Data extracted from a collection:
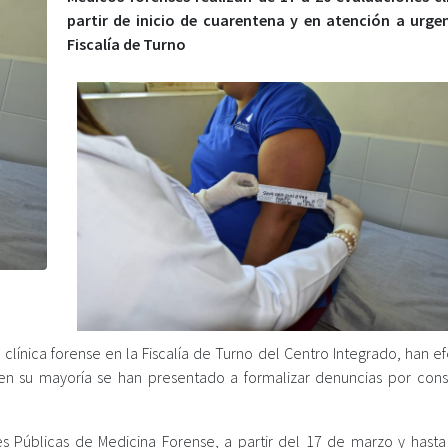
partir de inicio de cuarentena y en atención a urge
Fiscalía de Turno
 clínica forense en la Fiscalía de Turno del Centro Integrado, han 
 en su mayoría se han presentado a formalizar denuncias por cons
s Públicas de Medicina Forense, a partir del 17 de marzo y hasta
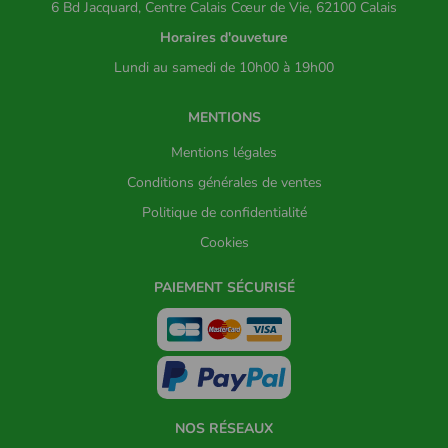
6 Bd Jacquard, Centre Calais Cœur de Vie, 62100 Calais
Horaires d'ouveture
Lundi au samedi de 10h00 à 19h00
MENTIONS
Mentions légales
Conditions générales de ventes
Politique de confidentialité
Cookies
PAIEMENT SÉCURISÉ
NOS RÉSEAUX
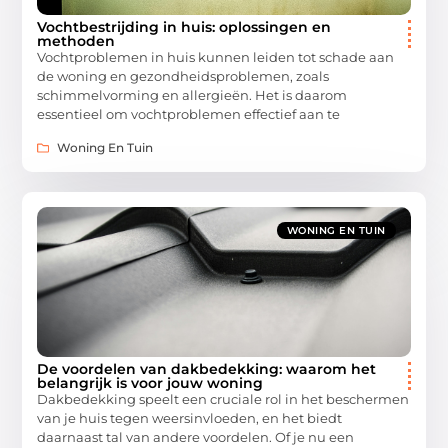
Vochtbestrijding in huis: oplossingen en
methoden
Vochtproblemen in huis kunnen leiden tot schade aan
de woning en gezondheidsproblemen, zoals
schimmelvorming en allergieën. Het is daarom
essentieel om vochtproblemen effectief aan te
Woning En Tuin
WONING EN TUIN
De voordelen van dakbedekking: waarom het
belangrijk is voor jouw woning
Dakbedekking speelt een cruciale rol in het beschermen
van je huis tegen weersinvloeden, en het biedt
daarnaast tal van andere voordelen. Of je nu een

Your task:
Return every entry word for word, minus the pictures.

Written reply:
partir de inicio de cuarentena y en atención a urge
Fiscalía de Turno
 clínica forense en la Fiscalía de Turno del Centro Integrado, han 
 en su mayoría se han presentado a formalizar denuncias por cons
s Públicas de Medicina Forense, a partir del 17 de marzo y hasta
6 Bd Jacquard, Centre Calais Cœur de Vie, 62100 Calais
Horaires d'ouveture
Lundi au samedi de 10h00 à 19h00
MENTIONS
Mentions légales
Conditions générales de ventes
Politique de confidentialité
Cookies
PAIEMENT SÉCURISÉ
NOS RÉSEAUX
Vochtbestrijding in huis: oplossingen en
methoden
Vochtproblemen in huis kunnen leiden tot schade aan
de woning en gezondheidsproblemen, zoals
schimmelvorming en allergieën. Het is daarom
essentieel om vochtproblemen effectief aan te
Woning En Tuin
WONING EN TUIN
De voordelen van dakbedekking: waarom het
belangrijk is voor jouw woning
Dakbedekking speelt een cruciale rol in het beschermen
van je huis tegen weersinvloeden, en het biedt
daarnaast tal van andere voordelen. Of je nu een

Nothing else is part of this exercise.